On Wed, Aug 10, 2016 at 10:05:37AM +1000, Benjamin Herrenschmidt wrote:
> On Tue, 2016-08-09 at 20:52 +0200, Manfred Spraul wrote:
> > Hi Benjamin, Hi Michael,
> > 
> > regarding commit 51d7d5205d33 ("powerpc: Add smp_mb() to 
> > arch_spin_is_locked()"):
> > 
> > For the ipc/sem code, I would like to replace the spin_is_locked() with 
> > a smp_load_acquire(), see:
> > 
> > http://git.cmpxchg.org/cgit.cgi/linux-mmots.git/tree/ipc/sem.c#n367
> > 
> > http://www.ozlabs.org/~akpm/mmots/broken-out/ipc-semc-fix-complex_count-vs-simple-op-race.patch
> > 
> > To my understanding, I must now add a smp_mb(), otherwise it would be 
> > broken on PowerPC:
> > 
> > The approach that the memory barrier is added into spin_is_locked() 
> > doesn't work because the code doesn't use spin_is_locked().
> > 
> > Correct?
> 
> Right, otherwise you aren't properly ordered.
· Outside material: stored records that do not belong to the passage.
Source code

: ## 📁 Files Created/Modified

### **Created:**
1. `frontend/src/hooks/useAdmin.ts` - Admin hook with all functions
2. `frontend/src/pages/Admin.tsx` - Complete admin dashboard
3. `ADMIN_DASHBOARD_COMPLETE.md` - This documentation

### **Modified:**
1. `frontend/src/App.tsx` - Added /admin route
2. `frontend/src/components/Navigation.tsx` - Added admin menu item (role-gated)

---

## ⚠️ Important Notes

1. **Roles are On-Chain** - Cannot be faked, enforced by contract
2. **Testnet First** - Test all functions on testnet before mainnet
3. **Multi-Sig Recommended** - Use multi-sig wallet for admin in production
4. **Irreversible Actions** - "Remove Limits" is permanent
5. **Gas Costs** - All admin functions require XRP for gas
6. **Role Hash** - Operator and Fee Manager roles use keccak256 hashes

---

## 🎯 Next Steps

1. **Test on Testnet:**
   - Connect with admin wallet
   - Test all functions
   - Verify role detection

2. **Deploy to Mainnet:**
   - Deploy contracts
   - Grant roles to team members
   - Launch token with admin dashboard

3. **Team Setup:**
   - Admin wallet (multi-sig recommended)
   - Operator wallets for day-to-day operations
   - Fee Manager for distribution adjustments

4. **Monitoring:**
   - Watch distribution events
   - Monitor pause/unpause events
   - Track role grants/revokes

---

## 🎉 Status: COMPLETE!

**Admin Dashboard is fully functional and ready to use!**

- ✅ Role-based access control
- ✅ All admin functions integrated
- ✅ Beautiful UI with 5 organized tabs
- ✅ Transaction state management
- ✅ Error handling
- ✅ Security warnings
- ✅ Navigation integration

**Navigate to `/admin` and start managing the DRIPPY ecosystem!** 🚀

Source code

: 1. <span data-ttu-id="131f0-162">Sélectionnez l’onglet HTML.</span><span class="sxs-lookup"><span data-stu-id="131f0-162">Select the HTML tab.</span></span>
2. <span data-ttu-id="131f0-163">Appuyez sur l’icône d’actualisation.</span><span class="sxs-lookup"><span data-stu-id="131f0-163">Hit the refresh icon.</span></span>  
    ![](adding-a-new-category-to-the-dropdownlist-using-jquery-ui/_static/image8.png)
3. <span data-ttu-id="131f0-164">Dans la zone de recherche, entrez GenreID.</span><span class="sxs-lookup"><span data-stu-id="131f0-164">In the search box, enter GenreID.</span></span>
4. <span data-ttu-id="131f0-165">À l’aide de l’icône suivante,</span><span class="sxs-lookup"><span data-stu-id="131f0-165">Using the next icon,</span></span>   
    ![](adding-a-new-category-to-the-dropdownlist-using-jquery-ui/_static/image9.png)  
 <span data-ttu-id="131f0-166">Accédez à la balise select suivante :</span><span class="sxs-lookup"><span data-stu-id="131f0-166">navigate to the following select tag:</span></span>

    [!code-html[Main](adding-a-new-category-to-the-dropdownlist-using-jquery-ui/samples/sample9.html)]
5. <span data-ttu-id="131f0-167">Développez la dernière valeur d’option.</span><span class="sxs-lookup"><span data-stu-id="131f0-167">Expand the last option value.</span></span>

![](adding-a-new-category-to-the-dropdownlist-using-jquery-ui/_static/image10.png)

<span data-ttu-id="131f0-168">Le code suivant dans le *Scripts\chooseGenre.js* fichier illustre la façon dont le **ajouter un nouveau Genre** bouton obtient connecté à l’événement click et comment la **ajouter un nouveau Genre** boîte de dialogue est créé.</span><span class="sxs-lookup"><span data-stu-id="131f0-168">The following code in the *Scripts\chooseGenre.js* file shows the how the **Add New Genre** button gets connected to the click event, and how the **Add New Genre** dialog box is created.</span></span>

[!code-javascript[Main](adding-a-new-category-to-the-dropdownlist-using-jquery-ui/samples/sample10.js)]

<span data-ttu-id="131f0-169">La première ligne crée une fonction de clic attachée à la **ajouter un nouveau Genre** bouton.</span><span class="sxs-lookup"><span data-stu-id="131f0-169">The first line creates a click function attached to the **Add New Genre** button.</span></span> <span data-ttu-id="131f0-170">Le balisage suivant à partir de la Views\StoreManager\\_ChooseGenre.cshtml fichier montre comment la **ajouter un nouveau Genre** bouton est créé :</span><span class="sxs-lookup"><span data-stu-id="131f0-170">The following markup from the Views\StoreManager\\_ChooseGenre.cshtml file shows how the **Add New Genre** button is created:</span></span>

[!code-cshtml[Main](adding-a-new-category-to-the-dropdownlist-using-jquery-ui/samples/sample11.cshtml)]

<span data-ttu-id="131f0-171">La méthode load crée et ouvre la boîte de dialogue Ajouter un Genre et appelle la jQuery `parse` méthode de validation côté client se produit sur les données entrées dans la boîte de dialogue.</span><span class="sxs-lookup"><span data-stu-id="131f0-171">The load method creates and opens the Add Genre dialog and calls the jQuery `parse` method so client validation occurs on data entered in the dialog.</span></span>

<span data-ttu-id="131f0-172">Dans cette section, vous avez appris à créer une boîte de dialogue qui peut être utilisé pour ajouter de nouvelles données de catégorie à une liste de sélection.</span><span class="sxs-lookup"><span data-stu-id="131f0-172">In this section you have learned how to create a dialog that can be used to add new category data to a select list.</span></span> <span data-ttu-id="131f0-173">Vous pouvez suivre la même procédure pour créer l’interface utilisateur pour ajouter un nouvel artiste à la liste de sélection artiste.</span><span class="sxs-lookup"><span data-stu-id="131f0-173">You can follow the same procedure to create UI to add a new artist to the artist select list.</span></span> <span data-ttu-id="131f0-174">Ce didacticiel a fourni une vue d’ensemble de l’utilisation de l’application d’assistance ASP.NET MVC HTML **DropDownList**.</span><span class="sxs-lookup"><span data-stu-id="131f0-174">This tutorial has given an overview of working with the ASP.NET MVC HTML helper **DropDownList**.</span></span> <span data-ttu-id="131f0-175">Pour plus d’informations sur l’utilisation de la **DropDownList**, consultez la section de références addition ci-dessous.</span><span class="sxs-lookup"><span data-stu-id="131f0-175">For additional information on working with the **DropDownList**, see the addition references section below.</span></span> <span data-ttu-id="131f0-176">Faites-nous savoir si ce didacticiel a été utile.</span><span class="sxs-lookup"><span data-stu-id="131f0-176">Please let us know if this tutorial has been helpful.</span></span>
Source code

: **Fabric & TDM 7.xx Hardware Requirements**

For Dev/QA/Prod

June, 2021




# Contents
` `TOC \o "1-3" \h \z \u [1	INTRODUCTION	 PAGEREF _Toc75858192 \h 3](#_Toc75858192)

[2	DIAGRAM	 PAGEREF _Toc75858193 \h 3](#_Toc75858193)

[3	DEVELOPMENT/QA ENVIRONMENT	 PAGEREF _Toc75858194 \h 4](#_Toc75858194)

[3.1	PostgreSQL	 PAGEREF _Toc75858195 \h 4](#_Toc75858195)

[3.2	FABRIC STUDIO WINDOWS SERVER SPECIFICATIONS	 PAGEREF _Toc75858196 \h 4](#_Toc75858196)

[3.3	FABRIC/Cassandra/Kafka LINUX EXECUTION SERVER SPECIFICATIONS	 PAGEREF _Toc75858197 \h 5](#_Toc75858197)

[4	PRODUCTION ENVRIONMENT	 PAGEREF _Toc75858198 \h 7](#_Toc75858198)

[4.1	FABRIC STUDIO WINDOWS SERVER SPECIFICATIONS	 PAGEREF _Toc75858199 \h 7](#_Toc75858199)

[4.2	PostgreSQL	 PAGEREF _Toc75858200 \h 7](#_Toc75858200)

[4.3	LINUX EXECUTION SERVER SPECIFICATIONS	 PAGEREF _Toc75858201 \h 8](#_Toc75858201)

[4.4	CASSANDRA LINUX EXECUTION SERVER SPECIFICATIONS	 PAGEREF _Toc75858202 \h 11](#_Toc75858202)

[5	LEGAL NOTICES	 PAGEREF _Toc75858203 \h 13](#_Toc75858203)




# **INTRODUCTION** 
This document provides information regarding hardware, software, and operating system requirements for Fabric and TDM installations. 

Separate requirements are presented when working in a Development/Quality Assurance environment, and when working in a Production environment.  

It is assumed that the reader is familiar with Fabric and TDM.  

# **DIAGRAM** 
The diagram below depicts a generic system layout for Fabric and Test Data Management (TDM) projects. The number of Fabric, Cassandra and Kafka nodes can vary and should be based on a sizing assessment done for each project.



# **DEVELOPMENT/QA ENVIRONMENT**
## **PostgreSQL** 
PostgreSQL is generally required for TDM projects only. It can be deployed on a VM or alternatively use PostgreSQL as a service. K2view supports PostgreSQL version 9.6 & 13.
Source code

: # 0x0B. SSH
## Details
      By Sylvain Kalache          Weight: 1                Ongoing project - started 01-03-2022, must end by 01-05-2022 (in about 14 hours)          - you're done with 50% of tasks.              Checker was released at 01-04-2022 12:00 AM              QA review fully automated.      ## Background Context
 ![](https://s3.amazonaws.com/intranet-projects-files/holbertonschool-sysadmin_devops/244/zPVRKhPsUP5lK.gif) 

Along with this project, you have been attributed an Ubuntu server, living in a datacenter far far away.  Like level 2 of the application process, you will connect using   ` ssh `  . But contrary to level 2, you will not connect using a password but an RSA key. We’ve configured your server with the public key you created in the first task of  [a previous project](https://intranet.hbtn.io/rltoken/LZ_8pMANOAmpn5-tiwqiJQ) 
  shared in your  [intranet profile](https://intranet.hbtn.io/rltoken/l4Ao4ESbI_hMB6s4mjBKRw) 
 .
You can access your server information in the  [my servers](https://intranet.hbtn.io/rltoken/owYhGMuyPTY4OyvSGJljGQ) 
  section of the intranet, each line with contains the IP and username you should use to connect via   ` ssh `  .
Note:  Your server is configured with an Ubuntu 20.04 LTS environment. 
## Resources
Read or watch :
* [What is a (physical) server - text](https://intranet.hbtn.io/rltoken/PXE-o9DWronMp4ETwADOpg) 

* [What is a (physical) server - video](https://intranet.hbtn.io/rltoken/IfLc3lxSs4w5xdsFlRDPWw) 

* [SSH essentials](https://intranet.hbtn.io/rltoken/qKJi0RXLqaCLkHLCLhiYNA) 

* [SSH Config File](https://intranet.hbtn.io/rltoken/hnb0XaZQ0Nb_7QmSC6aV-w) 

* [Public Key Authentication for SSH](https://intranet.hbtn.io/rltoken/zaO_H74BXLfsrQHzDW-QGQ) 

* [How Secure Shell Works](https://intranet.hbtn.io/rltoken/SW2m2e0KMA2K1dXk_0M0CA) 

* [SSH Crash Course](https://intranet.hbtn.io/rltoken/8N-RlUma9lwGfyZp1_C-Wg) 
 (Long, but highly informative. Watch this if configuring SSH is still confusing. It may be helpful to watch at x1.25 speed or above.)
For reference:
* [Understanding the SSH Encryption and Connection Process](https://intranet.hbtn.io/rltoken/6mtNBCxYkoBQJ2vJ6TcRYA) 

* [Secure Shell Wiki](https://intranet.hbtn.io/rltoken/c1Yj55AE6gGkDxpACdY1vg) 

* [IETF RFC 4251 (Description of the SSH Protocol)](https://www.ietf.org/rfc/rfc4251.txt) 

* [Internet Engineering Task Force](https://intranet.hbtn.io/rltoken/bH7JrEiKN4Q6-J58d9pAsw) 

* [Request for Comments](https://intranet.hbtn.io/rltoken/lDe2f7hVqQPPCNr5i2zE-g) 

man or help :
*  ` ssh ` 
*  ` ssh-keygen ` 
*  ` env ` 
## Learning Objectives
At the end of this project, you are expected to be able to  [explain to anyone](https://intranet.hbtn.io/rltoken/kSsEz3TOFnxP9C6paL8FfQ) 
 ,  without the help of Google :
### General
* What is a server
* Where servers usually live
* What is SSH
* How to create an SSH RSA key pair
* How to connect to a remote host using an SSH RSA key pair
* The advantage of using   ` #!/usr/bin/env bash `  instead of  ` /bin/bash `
The current powerpc locks provide
> good protection between what's inside vs. what's outside the lock but not vs.
> the lock *value* itself, so if, like you do in the sem code, use the lock
> value as something that is relevant in term of ordering, you probably need
> an explicit full barrier.
> 
> Adding Paul McKenney.

To amplify what Ben said...

Any CPU holding a given lock will see any previous accesses made under
the protection of that lock.

A CPU -not- holding the lock can see misordering.  As Ben noted, to
that non-lock-holding CPU it might appear that a write made under the
protection of that lock was made after the lock was released.  Similarly,
to that CPU it might appear that a load done under the protection of that
lock completed before the lock was acquired.  Finally, a CPU not holding
the lock might see a store by one CPU holding the lock as happening
after a load (from some other variable) by the next CPU holding that lock.